CoStar CEO Andy Florance continues to go all scorched earth on Zillow, laying it on thick at the Inman show in Las Vegas. People seem to eat it up, but we continue to believe that this is not, for those who loathe Zillow, a “the enemy of my enemy is my friend” situation. CoStar did not make a play in residential to save realtors from the exactions of shady portals; they did it to make a shit-ton of money. Friendly reminder.
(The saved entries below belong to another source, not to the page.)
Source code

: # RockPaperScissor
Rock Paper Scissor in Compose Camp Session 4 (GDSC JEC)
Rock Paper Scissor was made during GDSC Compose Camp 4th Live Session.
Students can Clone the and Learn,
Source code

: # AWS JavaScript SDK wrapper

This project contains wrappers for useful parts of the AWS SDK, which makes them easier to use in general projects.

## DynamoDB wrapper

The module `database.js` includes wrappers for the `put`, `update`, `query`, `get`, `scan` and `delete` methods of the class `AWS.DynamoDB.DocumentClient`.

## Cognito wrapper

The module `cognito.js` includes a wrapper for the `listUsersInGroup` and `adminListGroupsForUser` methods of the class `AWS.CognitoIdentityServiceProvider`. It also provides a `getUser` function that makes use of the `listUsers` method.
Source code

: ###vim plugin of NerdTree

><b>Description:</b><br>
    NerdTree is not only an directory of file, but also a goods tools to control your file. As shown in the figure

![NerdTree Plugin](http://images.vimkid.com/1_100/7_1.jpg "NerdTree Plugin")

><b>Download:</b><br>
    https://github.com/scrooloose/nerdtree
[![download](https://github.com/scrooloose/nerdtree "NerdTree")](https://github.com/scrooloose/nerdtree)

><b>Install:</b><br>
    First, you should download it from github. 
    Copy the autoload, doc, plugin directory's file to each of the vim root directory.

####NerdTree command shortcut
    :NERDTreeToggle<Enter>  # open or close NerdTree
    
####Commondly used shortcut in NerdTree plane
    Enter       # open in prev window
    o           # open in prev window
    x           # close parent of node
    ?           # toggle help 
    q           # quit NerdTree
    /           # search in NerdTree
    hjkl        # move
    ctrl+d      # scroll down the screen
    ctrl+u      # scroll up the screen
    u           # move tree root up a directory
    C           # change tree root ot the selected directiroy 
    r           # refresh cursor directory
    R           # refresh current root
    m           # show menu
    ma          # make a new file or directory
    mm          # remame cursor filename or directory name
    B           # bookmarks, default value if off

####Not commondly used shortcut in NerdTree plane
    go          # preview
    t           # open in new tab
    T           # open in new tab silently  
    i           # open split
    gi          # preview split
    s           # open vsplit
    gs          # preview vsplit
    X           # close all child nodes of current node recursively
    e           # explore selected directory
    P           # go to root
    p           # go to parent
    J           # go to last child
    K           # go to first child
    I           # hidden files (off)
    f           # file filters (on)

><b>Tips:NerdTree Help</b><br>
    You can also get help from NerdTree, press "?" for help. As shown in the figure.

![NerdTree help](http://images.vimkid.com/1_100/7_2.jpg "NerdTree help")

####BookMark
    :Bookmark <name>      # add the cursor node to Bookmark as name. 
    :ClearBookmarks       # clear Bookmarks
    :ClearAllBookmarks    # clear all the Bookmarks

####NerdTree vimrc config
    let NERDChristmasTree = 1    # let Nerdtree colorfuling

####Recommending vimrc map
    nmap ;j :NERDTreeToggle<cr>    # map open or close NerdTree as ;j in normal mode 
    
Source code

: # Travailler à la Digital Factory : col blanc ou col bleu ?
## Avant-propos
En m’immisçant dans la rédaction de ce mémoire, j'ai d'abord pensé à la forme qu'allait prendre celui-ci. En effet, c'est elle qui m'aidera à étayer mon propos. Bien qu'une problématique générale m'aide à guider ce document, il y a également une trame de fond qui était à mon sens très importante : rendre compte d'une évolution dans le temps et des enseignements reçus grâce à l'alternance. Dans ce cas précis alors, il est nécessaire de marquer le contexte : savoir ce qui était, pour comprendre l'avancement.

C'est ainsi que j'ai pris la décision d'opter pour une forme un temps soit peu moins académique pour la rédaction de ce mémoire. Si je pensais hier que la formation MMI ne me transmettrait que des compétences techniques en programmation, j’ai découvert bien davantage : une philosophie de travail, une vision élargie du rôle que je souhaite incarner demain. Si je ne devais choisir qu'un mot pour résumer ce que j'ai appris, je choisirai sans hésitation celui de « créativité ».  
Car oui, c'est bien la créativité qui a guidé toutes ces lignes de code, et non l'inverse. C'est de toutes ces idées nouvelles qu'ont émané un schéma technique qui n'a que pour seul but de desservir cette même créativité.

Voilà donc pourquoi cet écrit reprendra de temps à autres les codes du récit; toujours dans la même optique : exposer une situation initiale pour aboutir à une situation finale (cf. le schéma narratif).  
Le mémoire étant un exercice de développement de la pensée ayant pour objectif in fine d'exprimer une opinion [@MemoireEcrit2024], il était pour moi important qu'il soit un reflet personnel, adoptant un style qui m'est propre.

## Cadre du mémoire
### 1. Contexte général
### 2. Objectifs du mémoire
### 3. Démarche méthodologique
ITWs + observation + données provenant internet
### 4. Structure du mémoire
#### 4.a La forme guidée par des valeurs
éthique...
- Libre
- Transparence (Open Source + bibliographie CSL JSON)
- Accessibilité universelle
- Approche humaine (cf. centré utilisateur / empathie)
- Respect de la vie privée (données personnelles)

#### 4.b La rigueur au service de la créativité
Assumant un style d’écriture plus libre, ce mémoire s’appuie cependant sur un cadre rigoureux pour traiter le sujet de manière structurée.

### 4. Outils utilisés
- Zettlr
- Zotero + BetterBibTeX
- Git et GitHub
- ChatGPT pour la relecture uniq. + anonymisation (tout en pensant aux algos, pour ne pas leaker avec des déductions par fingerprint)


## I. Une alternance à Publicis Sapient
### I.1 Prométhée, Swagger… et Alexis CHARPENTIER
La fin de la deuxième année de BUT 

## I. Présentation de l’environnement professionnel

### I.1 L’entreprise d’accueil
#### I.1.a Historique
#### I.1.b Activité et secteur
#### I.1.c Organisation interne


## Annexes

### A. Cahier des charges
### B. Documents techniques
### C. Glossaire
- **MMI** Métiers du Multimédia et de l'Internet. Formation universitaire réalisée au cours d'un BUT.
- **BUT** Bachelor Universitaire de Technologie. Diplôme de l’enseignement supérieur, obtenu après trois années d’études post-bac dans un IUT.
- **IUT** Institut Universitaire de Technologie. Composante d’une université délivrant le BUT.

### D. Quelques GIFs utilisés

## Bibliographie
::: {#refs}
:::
Realogy seems to be getting serious about its iBuyer play, RealSure. First they cut a deal with Blackstone-owned Home Partners of America to handle acquisitions, then, last week, appointed a serious-looking CEO and hinted at direct-to-consumer advertising. Realogy made an iBuyer play in 2018 and the early reports we heard were, shall we say, mixed. The kinks are getting worked out.

 


Have You Heard About This?


 

 

Vintage Words With Friends
We had a lot of fun with this nifty time-travel engine Merriam-Webster released. Enter the year you were born and see a list of words that were first used in print that year. Some of our 1000watt team favorites: eye-candy, tiki bar, air guitar, yuppify, Chilean sea bass, moonwalk, technobabble, idiotproof, athleisure, digital nomad, mixtape, and couch potato. This was all the proof we needed that interesting words can lift moods and crack open our zoom fatigue.



What's Inside



We have a brand new 3 Things dropping this week featuring Adrienne Meisels, founder of myPlanit, that you won’t want to miss.

 

Did you read the Original Research on consumers’ luxury perceptions? Did the results surprise you? We’d love to hear what you think about it! Join the conversation in the LinkedIn group and tell us how we can make these reports better.

 

We’re doing a From the Source focus group with recent buyers this Wednesday. We’ll be digging into buyer agent commissions, awareness of “power buyer” companies, and more. If you have a question you’d like us to ask, just shoot it to us by replying to this email.

 

Inspiration Point


 
Firande — A Very Swedish Celebration
We watched the IKEA Festival that took place last month on the Swedish company’s global website. The festival featured home visits, home concerts, home cooking and more. You can still watch the highlights here. We’ve been studying the IKEA brand and were floored at how this event expressed so much of their big vision (“creating a better life for the many people”), and truly expressed a brand story that goes beyond “what we do,” i.e, sell inexpensive, Swedish-inspired furniture and housewares. So much of the big campaigns we see in real estate only go as deep as showing “what we do” — agents handing over keys, placing a “sold” onto a yard sign, and smiling with other smiling people. We’d love to see more IKEA-like approaches, and less selling of the furniture.

 

Not Just Another Sweater
By now, we’ve all heard about Facebook’s new plans for Metaverse. Aside from some typical social media snark and mockery around the accompanying name change, we surfaced this thread from Patagonia, doubling down on its boycott of Facebook last year. In it, CEO Ryan Gellert explains how the 16-month advertising boycott has impacted their business, and yet they will not let up until the company takes action to mitigate the harm its platform is creating. What’s fascinating about this thread are the comments from people professing their brand loyalty — like this one: “Even though I live in Florida…so not much need for most of what you sell, I ordered two sweaters from you because I so respect what you stand for!” This is what deep, strategic brand building can do. Having a point of view that’s real, felt and honored in everything your company does is not only good for your brand, it’s good for the greater cause you support. Profit’s important. But it alone doesn’t drive the sort of emotional connection Patagonia has created.

 

Quote of the week



“If the story is not great or if the story is not human, no technology will save you. Not today. Not anytime in the future.”